▶ _ARTICLE_:

1979 | TRANSAVANTGARDE. The challenge to rationalism.
curated by Francesca Franco
It is neither a school nor a trend, but rather an orientation, theorised in 1979 by critic Achille Bonito Oliva as an overcoming of the minimalist, process and conceptual art experiences which had characterised the 1960s and 1970s with their legacy of performances, happenings and installations.
Transavantgarde was officially born in 1980 in the Aperto ’80 section devised by Achille Bonito Oliva and Harald Szeemann at the 39th Venice Biennial, and later establishes itself at the international level with the exhibition Transavanguardia Italia / America held at the Civic Gallery of Modena in 1982, which includes international art stars such as Jean Michel Basquiat, David Salle and Julian Schnabel, that is the leading representatives of the wave of neo-expressionism which invades Germany first and then the USA in the mid-1970s and marks a general return to painting. Due to the ‘wild’ energy, the frenzy, the eroticism of its imagery, transavantgarde can definitely be included in the artistic trend of neo-expressionism. The difference is that, while in Germany this is born out of the cultural basis of the expressionism of the German avant-garde in the first twenty years of the 20th century, for the Italians, who have a completely different history, it means giving up a precise tradition or rather choosing to get out of all traditions. This new research re-introduces the traditional practices of painting and sculpture into art with a spirit of total freedom, combining eclecticism with a taste for citation, for the borrowing of patterns and forms of art history and of historical avant-gardes, in an operation of stylistic and technical nomadism which won’t accept any pre-set languages. In this sense transavantgarde is part of the general processing of history that characterises modernism in the 1980s, dominated by the fall of the great interpretative systems and their truths, which are replaced by a number of partial conceptions with a pragmatic rather than ideal value, as Jean-Francois Lyotard writes in La condition postmoderne (1979).

▶ _DATASET ROWS_:
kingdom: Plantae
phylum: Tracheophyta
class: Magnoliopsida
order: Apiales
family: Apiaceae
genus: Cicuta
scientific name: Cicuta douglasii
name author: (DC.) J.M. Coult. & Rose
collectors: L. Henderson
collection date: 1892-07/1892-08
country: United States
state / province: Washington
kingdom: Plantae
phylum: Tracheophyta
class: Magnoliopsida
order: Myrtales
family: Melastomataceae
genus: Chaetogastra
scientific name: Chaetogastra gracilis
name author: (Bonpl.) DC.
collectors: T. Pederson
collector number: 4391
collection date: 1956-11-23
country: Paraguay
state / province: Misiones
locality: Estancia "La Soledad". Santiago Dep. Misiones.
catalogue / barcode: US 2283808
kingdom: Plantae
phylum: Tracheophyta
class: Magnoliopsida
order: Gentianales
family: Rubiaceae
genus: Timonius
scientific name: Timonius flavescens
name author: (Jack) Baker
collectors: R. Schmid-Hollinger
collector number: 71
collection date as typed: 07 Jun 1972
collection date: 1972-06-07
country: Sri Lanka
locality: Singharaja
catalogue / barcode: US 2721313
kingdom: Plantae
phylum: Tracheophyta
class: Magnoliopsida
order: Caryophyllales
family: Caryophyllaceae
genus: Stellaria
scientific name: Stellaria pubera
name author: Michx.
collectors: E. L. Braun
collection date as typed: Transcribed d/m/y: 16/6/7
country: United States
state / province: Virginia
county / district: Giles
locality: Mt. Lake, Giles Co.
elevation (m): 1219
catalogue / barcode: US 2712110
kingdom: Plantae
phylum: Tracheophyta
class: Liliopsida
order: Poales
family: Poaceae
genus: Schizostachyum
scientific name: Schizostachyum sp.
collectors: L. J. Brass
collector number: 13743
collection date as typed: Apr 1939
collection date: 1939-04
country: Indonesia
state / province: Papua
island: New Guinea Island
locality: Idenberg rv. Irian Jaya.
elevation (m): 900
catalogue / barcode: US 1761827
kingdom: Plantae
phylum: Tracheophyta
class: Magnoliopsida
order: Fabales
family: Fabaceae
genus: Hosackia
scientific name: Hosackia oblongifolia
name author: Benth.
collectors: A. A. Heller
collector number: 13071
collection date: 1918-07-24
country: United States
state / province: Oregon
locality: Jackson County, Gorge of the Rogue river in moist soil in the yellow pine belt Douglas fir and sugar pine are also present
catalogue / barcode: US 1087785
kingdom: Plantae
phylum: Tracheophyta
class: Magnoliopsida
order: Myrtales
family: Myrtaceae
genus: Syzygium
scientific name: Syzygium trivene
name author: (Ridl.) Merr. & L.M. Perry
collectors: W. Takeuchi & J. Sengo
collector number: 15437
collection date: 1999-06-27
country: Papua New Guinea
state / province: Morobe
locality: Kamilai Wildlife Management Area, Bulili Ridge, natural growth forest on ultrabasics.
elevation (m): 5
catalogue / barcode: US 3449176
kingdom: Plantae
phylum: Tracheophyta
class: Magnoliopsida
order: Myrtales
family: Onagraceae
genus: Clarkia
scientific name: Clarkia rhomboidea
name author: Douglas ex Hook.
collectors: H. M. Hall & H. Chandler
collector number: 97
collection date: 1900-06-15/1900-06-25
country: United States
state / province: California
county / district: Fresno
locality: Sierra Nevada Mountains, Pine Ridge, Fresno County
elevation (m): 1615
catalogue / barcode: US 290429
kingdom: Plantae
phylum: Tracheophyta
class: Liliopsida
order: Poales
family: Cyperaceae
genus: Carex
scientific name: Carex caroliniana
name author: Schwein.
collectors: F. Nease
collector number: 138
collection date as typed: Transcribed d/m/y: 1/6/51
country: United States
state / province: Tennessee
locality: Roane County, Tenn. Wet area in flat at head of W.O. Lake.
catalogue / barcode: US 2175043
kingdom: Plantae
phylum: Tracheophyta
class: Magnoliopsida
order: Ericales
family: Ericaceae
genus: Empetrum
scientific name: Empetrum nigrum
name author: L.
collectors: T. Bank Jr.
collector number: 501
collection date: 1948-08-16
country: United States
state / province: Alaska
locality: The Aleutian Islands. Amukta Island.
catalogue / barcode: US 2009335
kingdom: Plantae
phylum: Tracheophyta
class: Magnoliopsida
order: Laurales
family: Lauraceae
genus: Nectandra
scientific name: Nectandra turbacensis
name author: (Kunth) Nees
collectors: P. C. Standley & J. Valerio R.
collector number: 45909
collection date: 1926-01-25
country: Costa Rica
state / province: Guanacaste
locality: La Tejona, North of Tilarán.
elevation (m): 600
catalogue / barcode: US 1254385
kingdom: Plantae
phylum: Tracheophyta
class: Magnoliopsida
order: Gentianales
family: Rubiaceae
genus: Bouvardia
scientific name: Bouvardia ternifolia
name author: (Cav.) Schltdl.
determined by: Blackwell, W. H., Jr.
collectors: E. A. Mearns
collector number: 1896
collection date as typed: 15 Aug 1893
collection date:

▶ _EXERCISE DIRECTIONS_: For each statement about the Transavantgarde text, answer yes or no, and quote the words of the text that decide it. 1. Transavantgarde was officially born at the 39th Venice Biennial. 2. The exhibition Transavanguardia Italia / America was held in Venice. 3. For the Italians, transavantgarde grew out of the expressionism of the German avant-garde. Base your answers only on the Transavantgarde text.

▶ _RESULT BELOW_:
1. Yes: "Transavantgarde was officially born in 1980 in the Aperto ’80 section devised by Achille Bonito Oliva and Harald Szeemann at the 39th Venice Biennial"
2. No: "held at the Civic Gallery of Modena in 1982"
3. No: "for the Italians, who have a completely different history, it means giving up a precise tradition or rather choosing to get out of all traditions"